Carlota: Quando eu falo em privilégio é porque eles não podem deixar de sofrer em Gaza. Eles não podem dizer:
— Ah, agora não quero sofrer.
É um bocado nesse sentido. E nós estamos aqui, nas nossas televisões, nos nossos telemóveis, e podemos dizer:
— Agora não quero ver.
Não faz mal.
Dori: Enquanto há muitas pessoas que não têm essa opção.
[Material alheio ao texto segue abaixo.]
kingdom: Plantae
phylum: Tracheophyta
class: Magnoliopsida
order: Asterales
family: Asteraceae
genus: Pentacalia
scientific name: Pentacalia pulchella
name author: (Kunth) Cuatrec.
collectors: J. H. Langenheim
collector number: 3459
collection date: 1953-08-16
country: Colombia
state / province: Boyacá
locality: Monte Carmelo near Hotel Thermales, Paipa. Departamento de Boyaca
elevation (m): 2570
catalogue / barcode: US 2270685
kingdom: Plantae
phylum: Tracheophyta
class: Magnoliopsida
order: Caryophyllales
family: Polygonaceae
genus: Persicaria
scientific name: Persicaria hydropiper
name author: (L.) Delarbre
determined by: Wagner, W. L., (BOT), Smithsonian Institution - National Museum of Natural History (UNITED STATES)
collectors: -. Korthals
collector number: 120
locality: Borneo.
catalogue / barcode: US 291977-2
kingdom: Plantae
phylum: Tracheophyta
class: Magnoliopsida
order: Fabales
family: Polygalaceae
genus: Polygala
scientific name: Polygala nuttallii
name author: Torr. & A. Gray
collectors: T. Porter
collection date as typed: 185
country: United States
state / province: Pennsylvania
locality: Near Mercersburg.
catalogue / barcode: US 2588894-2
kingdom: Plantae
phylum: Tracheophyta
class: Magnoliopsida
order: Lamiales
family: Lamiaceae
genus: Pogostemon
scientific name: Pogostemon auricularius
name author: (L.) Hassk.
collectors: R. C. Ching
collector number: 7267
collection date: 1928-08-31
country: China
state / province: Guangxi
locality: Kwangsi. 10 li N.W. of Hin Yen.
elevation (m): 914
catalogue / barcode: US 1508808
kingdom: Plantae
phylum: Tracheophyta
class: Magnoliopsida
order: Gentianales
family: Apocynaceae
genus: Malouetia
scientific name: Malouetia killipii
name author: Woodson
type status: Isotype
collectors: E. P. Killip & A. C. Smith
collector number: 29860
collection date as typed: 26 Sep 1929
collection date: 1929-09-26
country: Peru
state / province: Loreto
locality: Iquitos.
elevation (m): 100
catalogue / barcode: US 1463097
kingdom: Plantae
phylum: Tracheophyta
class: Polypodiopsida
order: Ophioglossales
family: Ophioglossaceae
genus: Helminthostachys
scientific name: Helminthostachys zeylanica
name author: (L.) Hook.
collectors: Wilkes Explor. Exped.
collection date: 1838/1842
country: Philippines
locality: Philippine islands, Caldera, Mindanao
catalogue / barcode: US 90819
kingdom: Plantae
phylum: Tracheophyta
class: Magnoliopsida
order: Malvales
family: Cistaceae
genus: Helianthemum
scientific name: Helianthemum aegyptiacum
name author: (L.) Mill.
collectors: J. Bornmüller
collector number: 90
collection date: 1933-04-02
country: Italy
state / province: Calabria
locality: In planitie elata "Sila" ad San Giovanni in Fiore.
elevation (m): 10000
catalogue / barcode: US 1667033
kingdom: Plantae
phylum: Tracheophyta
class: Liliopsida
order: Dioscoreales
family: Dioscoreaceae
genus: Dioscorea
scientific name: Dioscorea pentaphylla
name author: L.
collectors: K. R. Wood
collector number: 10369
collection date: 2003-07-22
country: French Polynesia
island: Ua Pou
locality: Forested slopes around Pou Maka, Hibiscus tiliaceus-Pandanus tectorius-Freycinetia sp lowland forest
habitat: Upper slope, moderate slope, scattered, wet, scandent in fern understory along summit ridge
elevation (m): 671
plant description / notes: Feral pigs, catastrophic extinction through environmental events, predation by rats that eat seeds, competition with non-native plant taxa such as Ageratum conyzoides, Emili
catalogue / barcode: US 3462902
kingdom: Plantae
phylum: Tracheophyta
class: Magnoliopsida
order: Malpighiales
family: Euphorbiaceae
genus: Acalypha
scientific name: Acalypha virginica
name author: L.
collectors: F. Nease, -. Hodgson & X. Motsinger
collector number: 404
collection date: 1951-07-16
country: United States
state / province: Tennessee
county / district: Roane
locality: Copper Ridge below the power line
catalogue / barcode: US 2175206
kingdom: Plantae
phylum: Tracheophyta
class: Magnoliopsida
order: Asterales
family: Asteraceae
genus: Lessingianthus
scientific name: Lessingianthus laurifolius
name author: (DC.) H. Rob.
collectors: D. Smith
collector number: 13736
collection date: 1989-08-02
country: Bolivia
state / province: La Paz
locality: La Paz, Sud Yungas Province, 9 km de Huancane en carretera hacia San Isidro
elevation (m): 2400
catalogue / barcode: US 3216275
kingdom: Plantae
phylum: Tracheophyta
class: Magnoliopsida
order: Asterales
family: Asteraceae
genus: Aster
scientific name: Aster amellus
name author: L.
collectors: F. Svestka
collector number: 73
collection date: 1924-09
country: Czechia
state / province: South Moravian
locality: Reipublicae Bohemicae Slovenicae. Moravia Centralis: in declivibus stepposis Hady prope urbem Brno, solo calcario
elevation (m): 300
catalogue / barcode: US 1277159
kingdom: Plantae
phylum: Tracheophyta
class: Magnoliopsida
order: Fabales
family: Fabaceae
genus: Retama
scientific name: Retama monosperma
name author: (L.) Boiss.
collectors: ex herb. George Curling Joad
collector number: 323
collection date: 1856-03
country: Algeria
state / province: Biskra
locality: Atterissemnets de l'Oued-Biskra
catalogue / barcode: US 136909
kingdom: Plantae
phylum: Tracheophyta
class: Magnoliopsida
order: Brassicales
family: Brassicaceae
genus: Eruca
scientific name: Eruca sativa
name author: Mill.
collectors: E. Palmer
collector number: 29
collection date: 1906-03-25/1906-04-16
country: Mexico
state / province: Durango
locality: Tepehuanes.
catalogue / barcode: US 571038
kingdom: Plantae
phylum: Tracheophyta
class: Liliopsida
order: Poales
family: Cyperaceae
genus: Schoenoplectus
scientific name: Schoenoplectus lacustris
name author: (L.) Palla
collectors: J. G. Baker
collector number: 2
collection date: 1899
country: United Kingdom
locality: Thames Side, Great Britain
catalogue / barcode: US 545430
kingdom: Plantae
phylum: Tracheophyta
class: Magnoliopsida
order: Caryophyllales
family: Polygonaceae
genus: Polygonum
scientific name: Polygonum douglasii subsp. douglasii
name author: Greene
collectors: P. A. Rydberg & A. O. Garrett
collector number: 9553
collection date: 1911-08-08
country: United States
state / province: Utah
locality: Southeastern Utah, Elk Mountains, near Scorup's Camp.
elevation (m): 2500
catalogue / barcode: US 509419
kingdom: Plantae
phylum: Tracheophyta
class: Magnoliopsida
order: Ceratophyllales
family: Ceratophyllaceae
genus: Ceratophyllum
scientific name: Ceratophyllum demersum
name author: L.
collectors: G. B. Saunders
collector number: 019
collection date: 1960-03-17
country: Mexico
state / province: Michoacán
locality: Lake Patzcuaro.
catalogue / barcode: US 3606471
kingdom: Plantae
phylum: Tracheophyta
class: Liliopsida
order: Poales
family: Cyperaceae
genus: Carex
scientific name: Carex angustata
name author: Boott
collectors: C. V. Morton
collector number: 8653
Carlota: Se eu não o fizesse, chorava todos os dias. Muita gente diz que, quando a Palestina for livre, muitos outros lugares vão ser livres. Não sei se será bem assim. Porque há muitos lugares… A África… Muitos lugares.
Dori: Que vivem uma pseudo-liberdade.
Carlota: Sim… E tens agora os Estados Unidos, que são também um grande exemplo de uma democracia que nunca foi...
Dori: Então dancemos pela liberdade e pela empatia.
Carlota: Sim. É isso mesmo. Bandeira da liberdade e da empatia.
Dori: Levanto contigo, então, essas bandeiras… Muito obrigado, Carlota.
Carlota: De nada. Obrigada eu. Agora até fiquei nervosa. (Risos.)